━━ Supplied data

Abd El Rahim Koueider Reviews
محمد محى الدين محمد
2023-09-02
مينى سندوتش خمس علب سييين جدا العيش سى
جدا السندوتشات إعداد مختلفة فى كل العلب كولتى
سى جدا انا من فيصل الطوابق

━━━━

▶ [Work instructions]: Copy every one of the rows above line for line, keeping each character and line break unchanged.

▶ [Reply to the task]:
Abd El Rahim Koueider Reviews
محمد محى الدين محمد
2023-09-02
مينى سندوتش خمس علب سييين جدا العيش سى
جدا السندوتشات إعداد مختلفة فى كل العلب كولتى
سى جدا انا من فيصل الطوابق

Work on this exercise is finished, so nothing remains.